▶ [Description of the task]
Print, from the listing below, the lines starting at the line containing "cancer (squamous cell" and ending at the line containing "photomicrograph displays immunohistochemical", exactly as they stand, and print nothing else.

____________

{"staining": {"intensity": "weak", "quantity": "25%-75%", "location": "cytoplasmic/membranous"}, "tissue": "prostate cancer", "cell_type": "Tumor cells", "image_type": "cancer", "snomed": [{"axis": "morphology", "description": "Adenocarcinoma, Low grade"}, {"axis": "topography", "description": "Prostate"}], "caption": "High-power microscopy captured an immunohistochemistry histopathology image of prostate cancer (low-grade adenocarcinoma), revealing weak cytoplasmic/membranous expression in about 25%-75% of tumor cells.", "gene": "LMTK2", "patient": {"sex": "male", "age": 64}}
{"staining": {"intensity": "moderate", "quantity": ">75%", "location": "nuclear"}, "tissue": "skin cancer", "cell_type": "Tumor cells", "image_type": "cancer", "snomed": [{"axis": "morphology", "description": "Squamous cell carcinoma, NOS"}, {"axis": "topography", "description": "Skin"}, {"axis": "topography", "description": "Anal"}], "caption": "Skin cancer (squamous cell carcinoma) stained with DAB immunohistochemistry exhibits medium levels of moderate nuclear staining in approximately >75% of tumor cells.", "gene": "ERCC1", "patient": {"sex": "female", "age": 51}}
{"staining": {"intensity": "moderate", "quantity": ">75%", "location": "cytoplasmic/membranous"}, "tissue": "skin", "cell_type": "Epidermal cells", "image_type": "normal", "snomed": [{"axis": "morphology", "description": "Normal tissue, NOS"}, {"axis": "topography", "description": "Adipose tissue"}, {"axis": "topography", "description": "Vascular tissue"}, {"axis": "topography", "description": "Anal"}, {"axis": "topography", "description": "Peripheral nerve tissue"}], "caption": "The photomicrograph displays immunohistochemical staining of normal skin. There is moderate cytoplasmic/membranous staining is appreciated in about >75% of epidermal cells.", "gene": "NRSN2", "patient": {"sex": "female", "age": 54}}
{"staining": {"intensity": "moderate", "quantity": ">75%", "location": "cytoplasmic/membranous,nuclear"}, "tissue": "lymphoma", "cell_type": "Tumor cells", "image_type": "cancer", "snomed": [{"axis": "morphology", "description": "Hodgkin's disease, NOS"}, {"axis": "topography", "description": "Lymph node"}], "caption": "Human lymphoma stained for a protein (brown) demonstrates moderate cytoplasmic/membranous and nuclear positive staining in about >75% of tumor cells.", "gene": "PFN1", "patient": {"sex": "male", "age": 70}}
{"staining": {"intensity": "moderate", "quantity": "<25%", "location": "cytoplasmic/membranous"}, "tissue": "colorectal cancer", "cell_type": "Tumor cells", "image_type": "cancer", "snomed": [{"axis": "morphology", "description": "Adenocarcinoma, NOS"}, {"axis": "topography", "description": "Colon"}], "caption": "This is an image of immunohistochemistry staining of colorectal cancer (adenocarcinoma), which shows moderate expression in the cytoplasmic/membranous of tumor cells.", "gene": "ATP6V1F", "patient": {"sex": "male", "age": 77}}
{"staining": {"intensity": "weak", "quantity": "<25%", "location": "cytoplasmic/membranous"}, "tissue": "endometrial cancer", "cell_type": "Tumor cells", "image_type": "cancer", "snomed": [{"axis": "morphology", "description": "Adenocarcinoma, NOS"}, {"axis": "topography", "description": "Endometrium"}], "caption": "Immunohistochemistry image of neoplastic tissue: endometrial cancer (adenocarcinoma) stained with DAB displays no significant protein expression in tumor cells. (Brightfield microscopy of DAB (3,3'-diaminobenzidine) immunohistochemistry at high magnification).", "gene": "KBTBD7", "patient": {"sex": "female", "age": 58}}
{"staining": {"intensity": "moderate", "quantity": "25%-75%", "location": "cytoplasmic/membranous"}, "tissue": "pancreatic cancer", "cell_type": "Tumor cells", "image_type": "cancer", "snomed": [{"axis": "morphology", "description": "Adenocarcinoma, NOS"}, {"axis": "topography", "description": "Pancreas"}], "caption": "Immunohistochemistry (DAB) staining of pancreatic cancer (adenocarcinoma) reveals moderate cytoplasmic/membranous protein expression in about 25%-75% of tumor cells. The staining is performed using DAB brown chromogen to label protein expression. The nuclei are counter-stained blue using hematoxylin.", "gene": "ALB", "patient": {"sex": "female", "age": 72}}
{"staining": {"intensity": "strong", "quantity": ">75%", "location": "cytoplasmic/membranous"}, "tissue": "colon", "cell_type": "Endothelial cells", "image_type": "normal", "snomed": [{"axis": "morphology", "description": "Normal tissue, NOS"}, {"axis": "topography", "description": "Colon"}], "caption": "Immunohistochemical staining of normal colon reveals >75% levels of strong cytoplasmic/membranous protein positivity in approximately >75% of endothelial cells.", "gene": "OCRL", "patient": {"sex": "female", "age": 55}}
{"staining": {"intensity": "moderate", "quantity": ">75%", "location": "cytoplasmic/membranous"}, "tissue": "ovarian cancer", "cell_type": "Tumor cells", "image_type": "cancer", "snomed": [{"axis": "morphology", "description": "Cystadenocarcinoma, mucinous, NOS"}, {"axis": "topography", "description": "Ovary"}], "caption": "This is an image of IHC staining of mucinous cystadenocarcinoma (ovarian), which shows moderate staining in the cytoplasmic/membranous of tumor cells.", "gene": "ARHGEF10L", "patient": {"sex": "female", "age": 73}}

____________

▶ [Exercise result]
{"staining": {"intensity": "moderate", "quantity": ">75%", "location": "nuclear"}, "tissue": "skin cancer", "cell_type": "Tumor cells", "image_type": "cancer", "snomed": [{"axis": "morphology", "description": "Squamous cell carcinoma, NOS"}, {"axis": "topography", "description": "Skin"}, {"axis": "topography", "description": "Anal"}], "caption": "Skin cancer (squamous cell carcinoma) stained with DAB immunohistochemistry exhibits medium levels of moderate nuclear staining in approximately >75% of tumor cells.", "gene": "ERCC1", "patient": {"sex": "female", "age": 51}}
{"staining": {"intensity": "moderate", "quantity": ">75%", "location": "cytoplasmic/membranous"}, "tissue": "skin", "cell_type": "Epidermal cells", "image_type": "normal", "snomed": [{"axis": "morphology", "description": "Normal tissue, NOS"}, {"axis": "topography", "description": "Adipose tissue"}, {"axis": "topography", "description": "Vascular tissue"}, {"axis": "topography", "description": "Anal"}, {"axis": "topography", "description": "Peripheral nerve tissue"}], "caption": "The photomicrograph displays immunohistochemical staining of normal skin. There is moderate cytoplasmic/membranous staining is appreciated in about >75% of epidermal cells.", "gene": "NRSN2", "patient": {"sex": "female", "age": 54}}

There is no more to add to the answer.